_Exercise_
I would like you to print all the records below exactly as they are.

(Plain-text document sources)

Content starts

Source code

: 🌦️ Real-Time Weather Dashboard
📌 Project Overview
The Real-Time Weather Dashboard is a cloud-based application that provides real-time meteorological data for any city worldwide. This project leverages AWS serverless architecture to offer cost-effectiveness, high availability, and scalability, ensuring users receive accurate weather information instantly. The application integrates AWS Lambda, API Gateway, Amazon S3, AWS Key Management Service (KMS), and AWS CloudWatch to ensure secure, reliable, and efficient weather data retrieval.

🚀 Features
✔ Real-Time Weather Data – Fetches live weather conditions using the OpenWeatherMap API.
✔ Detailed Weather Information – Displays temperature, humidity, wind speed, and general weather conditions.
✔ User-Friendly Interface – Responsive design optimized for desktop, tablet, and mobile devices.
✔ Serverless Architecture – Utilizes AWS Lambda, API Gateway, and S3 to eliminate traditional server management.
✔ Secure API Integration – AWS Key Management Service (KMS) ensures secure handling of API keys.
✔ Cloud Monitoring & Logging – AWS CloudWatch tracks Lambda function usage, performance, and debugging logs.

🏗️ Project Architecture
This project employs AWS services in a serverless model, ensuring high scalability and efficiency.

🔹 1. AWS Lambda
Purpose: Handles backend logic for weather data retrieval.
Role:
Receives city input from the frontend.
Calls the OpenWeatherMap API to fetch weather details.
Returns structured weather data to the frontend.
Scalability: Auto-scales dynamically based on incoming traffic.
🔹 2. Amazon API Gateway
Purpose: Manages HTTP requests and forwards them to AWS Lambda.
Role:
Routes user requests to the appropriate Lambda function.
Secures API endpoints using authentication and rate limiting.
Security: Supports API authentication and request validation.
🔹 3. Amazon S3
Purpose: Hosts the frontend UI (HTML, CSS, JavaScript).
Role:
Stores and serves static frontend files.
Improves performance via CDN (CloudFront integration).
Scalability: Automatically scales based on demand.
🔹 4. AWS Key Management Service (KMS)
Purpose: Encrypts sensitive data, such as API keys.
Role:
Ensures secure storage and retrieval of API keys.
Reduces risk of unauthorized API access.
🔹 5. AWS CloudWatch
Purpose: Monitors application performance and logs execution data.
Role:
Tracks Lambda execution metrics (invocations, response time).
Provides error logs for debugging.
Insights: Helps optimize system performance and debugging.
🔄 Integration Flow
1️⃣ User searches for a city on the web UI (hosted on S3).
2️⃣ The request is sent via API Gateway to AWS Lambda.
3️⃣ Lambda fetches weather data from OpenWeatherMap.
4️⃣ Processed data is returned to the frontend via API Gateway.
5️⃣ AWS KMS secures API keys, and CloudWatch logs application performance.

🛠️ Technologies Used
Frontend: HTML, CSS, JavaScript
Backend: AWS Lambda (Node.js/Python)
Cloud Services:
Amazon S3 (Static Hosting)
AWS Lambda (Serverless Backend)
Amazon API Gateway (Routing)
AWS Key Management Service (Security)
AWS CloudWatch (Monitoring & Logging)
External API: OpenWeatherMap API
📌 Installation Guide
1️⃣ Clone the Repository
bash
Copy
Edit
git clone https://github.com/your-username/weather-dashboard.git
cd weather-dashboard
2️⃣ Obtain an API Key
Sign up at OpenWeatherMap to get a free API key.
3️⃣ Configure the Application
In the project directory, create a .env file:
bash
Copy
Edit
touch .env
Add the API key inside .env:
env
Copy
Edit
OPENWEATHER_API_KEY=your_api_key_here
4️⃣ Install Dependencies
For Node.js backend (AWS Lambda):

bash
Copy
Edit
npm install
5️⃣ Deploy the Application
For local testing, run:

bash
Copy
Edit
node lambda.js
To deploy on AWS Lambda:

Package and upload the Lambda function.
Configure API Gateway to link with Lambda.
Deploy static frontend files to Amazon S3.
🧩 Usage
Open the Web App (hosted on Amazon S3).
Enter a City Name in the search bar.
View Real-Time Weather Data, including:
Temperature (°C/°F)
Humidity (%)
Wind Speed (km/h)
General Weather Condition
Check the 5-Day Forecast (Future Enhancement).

Content ends

_Expected output_
Source code

: 🌦️ Real-Time Weather Dashboard
📌 Project Overview
The Real-Time Weather Dashboard is a cloud-based application that provides real-time meteorological data for any city worldwide. This project leverages AWS serverless architecture to offer cost-effectiveness, high availability, and scalability, ensuring users receive accurate weather information instantly. The application integrates AWS Lambda, API Gateway, Amazon S3, AWS Key Management Service (KMS), and AWS CloudWatch to ensure secure, reliable, and efficient weather data retrieval.

🚀 Features
✔ Real-Time Weather Data – Fetches live weather conditions using the OpenWeatherMap API.
✔ Detailed Weather Information – Displays temperature, humidity, wind speed, and general weather conditions.
✔ User-Friendly Interface – Responsive design optimized for desktop, tablet, and mobile devices.
✔ Serverless Architecture – Utilizes AWS Lambda, API Gateway, and S3 to eliminate traditional server management.
✔ Secure API Integration – AWS Key Management Service (KMS) ensures secure handling of API keys.
✔ Cloud Monitoring & Logging – AWS CloudWatch tracks Lambda function usage, performance, and debugging logs.

🏗️ Project Architecture
This project employs AWS services in a serverless model, ensuring high scalability and efficiency.

🔹 1. AWS Lambda
Purpose: Handles backend logic for weather data retrieval.
Role:
Receives city input from the frontend.
Calls the OpenWeatherMap API to fetch weather details.
Returns structured weather data to the frontend.
Scalability: Auto-scales dynamically based on incoming traffic.
🔹 2. Amazon API Gateway
Purpose: Manages HTTP requests and forwards them to AWS Lambda.
Role:
Routes user requests to the appropriate Lambda function.
Secures API endpoints using authentication and rate limiting.
Security: Supports API authentication and request validation.
🔹 3. Amazon S3
Purpose: Hosts the frontend UI (HTML, CSS, JavaScript).
Role:
Stores and serves static frontend files.
Improves performance via CDN (CloudFront integration).
Scalability: Automatically scales based on demand.
🔹 4. AWS Key Management Service (KMS)
Purpose: Encrypts sensitive data, such as API keys.
Role:
Ensures secure storage and retrieval of API keys.
Reduces risk of unauthorized API access.
🔹 5. AWS CloudWatch
Purpose: Monitors application performance and logs execution data.
Role:
Tracks Lambda execution metrics (invocations, response time).
Provides error logs for debugging.
Insights: Helps optimize system performance and debugging.
🔄 Integration Flow
1️⃣ User searches for a city on the web UI (hosted on S3).
2️⃣ The request is sent via API Gateway to AWS Lambda.
3️⃣ Lambda fetches weather data from OpenWeatherMap.
4️⃣ Processed data is returned to the frontend via API Gateway.
5️⃣ AWS KMS secures API keys, and CloudWatch logs application performance.

🛠️ Technologies Used
Frontend: HTML, CSS, JavaScript
Backend: AWS Lambda (Node.js/Python)
Cloud Services:
Amazon S3 (Static Hosting)
AWS Lambda (Serverless Backend)
Amazon API Gateway (Routing)
AWS Key Management Service (Security)
AWS CloudWatch (Monitoring & Logging)
External API: OpenWeatherMap API
📌 Installation Guide
1️⃣ Clone the Repository
bash
Copy
Edit
git clone https://github.com/your-username/weather-dashboard.git
cd weather-dashboard
2️⃣ Obtain an API Key
Sign up at OpenWeatherMap to get a free API key.
3️⃣ Configure the Application
In the project directory, create a .env file:
bash
Copy
Edit
touch .env
Add the API key inside .env:
env
Copy
Edit
OPENWEATHER_API_KEY=your_api_key_here
4️⃣ Install Dependencies
For Node.js backend (AWS Lambda):

bash
Copy
Edit
npm install
5️⃣ Deploy the Application
For local testing, run:

bash
Copy
Edit
node lambda.js
To deploy on AWS Lambda:

Package and upload the Lambda function.
Configure API Gateway to link with Lambda.
Deploy static frontend files to Amazon S3.
🧩 Usage
Open the Web App (hosted on Amazon S3).
Enter a City Name in the search bar.
View Real-Time Weather Data, including:
Temperature (°C/°F)
Humidity (%)
Wind Speed (km/h)
General Weather Condition
Check the 5-Day Forecast (Future Enhancement).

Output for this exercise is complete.